(Task goal): Write the records out once more, so that nothing differs from the original.

(Data):
Start of Block
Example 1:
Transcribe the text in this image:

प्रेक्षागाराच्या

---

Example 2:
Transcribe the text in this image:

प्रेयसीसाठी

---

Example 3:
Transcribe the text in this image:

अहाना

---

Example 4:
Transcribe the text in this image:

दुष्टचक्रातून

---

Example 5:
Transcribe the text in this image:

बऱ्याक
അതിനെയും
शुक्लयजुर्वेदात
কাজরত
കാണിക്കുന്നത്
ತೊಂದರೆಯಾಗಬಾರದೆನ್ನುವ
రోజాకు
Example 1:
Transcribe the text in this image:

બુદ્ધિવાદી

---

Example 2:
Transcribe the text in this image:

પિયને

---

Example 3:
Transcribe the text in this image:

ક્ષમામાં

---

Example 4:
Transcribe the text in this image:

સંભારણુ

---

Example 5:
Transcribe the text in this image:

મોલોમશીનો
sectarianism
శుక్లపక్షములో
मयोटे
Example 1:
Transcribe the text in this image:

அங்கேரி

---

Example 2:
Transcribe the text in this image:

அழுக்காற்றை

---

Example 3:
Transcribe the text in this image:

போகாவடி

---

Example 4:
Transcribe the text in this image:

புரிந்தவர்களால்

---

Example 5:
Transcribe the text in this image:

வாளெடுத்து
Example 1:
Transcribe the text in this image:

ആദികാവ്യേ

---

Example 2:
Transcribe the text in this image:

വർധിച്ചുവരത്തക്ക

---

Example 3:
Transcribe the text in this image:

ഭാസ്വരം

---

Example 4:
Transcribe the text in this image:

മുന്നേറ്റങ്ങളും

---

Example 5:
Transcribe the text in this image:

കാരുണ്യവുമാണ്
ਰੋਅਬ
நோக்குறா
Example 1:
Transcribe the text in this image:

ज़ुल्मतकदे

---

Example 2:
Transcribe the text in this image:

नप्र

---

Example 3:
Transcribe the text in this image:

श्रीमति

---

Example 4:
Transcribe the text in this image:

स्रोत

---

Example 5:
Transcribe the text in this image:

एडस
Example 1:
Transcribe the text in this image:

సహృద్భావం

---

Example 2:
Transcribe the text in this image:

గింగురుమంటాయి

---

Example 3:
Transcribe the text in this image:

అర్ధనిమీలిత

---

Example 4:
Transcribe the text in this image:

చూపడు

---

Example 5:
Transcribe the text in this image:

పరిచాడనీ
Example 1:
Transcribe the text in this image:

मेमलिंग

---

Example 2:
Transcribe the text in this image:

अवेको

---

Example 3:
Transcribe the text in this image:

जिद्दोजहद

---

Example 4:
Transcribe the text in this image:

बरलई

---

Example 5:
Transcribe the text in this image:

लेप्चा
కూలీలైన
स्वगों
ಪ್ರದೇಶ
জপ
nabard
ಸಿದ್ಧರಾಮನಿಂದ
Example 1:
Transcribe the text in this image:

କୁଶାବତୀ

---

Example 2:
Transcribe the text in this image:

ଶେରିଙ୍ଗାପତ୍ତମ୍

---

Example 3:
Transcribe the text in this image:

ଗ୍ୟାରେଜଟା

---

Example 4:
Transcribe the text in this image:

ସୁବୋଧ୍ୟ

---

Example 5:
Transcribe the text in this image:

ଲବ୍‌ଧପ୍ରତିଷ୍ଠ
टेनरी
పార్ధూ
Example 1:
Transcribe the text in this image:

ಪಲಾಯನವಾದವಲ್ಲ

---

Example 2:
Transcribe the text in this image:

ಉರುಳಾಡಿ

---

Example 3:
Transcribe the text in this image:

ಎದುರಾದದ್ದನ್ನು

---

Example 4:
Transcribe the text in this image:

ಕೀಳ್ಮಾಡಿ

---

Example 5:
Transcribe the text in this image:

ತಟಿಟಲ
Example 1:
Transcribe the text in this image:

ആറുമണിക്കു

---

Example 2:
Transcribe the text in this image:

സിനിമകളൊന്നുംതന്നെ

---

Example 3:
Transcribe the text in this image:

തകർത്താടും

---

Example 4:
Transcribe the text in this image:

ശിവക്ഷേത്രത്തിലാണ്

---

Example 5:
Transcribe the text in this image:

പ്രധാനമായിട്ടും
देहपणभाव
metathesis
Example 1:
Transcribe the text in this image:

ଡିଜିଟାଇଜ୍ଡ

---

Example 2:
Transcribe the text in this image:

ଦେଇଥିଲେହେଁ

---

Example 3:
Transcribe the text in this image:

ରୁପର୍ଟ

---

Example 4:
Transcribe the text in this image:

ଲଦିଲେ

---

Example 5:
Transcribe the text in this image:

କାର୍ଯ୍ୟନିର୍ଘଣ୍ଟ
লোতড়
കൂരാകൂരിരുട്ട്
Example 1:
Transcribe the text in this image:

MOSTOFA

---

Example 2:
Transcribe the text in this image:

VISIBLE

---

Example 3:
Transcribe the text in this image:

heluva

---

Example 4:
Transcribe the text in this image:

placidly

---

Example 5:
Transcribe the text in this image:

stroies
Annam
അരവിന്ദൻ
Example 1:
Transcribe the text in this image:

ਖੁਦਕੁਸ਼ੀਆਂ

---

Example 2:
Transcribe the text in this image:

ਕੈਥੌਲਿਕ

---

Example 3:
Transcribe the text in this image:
End of Block
(Result of this exercise):
Example 1:
Transcribe the text in this image:

प्रेक्षागाराच्या

---

Example 2:
Transcribe the text in this image:

प्रेयसीसाठी

---

Example 3:
Transcribe the text in this image:

अहाना

---

Example 4:
Transcribe the text in this image:

दुष्टचक्रातून

---

Example 5:
Transcribe the text in this image:

बऱ्याक
അതിനെയും
शुक्लयजुर्वेदात
কাজরত
കാണിക്കുന്നത്
ತೊಂದರೆಯಾಗಬಾರದೆನ್ನುವ
రోజాకు
Example 1:
Transcribe the text in this image:

બુદ્ધિવાદી

---

Example 2:
Transcribe the text in this image:

પિયને

---

Example 3:
Transcribe the text in this image:

ક્ષમામાં

---

Example 4:
Transcribe the text in this image:

સંભારણુ

---

Example 5:
Transcribe the text in this image:

મોલોમશીનો
sectarianism
శుక్లపక్షములో
मयोटे
Example 1:
Transcribe the text in this image:

அங்கேரி

---

Example 2:
Transcribe the text in this image:

அழுக்காற்றை

---

Example 3:
Transcribe the text in this image:

போகாவடி

---

Example 4:
Transcribe the text in this image:

புரிந்தவர்களால்

---

Example 5:
Transcribe the text in this image:

வாளெடுத்து
Example 1:
Transcribe the text in this image:

ആദികാവ്യേ

---

Example 2:
Transcribe the text in this image:

വർധിച്ചുവരത്തക്ക

---

Example 3:
Transcribe the text in this image:

ഭാസ്വരം

---

Example 4:
Transcribe the text in this image:

മുന്നേറ്റങ്ങളും

---

Example 5:
Transcribe the text in this image:

കാരുണ്യവുമാണ്
ਰੋਅਬ
நோக்குறா
Example 1:
Transcribe the text in this image:

ज़ुल्मतकदे

---

Example 2:
Transcribe the text in this image:

नप्र

---

Example 3:
Transcribe the text in this image:

श्रीमति

---

Example 4:
Transcribe the text in this image:

स्रोत

---

Example 5:
Transcribe the text in this image:

एडस
Example 1:
Transcribe the text in this image:

సహృద్భావం

---

Example 2:
Transcribe the text in this image:

గింగురుమంటాయి

---

Example 3:
Transcribe the text in this image:

అర్ధనిమీలిత

---

Example 4:
Transcribe the text in this image:

చూపడు

---

Example 5:
Transcribe the text in this image:

పరిచాడనీ
Example 1:
Transcribe the text in this image:

मेमलिंग

---

Example 2:
Transcribe the text in this image:

अवेको

---

Example 3:
Transcribe the text in this image:

जिद्दोजहद

---

Example 4:
Transcribe the text in this image:

बरलई

---

Example 5:
Transcribe the text in this image:

लेप्चा
కూలీలైన
स्वगों
ಪ್ರದೇಶ
জপ
nabard
ಸಿದ್ಧರಾಮನಿಂದ
Example 1:
Transcribe the text in this image:

କୁଶାବତୀ

---

Example 2:
Transcribe the text in this image:

ଶେରିଙ୍ଗାପତ୍ତମ୍

---

Example 3:
Transcribe the text in this image:

ଗ୍ୟାରେଜଟା

---

Example 4:
Transcribe the text in this image:

ସୁବୋଧ୍ୟ

---

Example 5:
Transcribe the text in this image:

ଲବ୍‌ଧପ୍ରତିଷ୍ଠ
टेनरी
పార్ధూ
Example 1:
Transcribe the text in this image:

ಪಲಾಯನವಾದವಲ್ಲ

---

Example 2:
Transcribe the text in this image:

ಉರುಳಾಡಿ

---

Example 3:
Transcribe the text in this image:

ಎದುರಾದದ್ದನ್ನು

---

Example 4:
Transcribe the text in this image:

ಕೀಳ್ಮಾಡಿ

---

Example 5:
Transcribe the text in this image:

ತಟಿಟಲ
Example 1:
Transcribe the text in this image:

ആറുമണിക്കു

---

Example 2:
Transcribe the text in this image:

സിനിമകളൊന്നുംതന്നെ

---

Example 3:
Transcribe the text in this image:

തകർത്താടും

---

Example 4:
Transcribe the text in this image:

ശിവക്ഷേത്രത്തിലാണ്

---

Example 5:
Transcribe the text in this image:

പ്രധാനമായിട്ടും
देहपणभाव
metathesis
Example 1:
Transcribe the text in this image:

ଡିଜିଟାଇଜ୍ଡ

---

Example 2:
Transcribe the text in this image:

ଦେଇଥିଲେହେଁ

---

Example 3:
Transcribe the text in this image:

ରୁପର୍ଟ

---

Example 4:
Transcribe the text in this image:

ଲଦିଲେ

---

Example 5:
Transcribe the text in this image:

କାର୍ଯ୍ୟନିର୍ଘଣ୍ଟ
লোতড়
കൂരാകൂരിരുട്ട്
Example 1:
Transcribe the text in this image:

MOSTOFA

---

Example 2:
Transcribe the text in this image:

VISIBLE

---

Example 3:
Transcribe the text in this image:

heluva

---

Example 4:
Transcribe the text in this image:

placidly

---

Example 5:
Transcribe the text in this image:

stroies
Annam
അരവിന്ദൻ
Example 1:
Transcribe the text in this image:

ਖੁਦਕੁਸ਼ੀਆਂ

---

Example 2:
Transcribe the text in this image:

ਕੈਥੌਲਿਕ

---

Example 3:
Transcribe the text in this image:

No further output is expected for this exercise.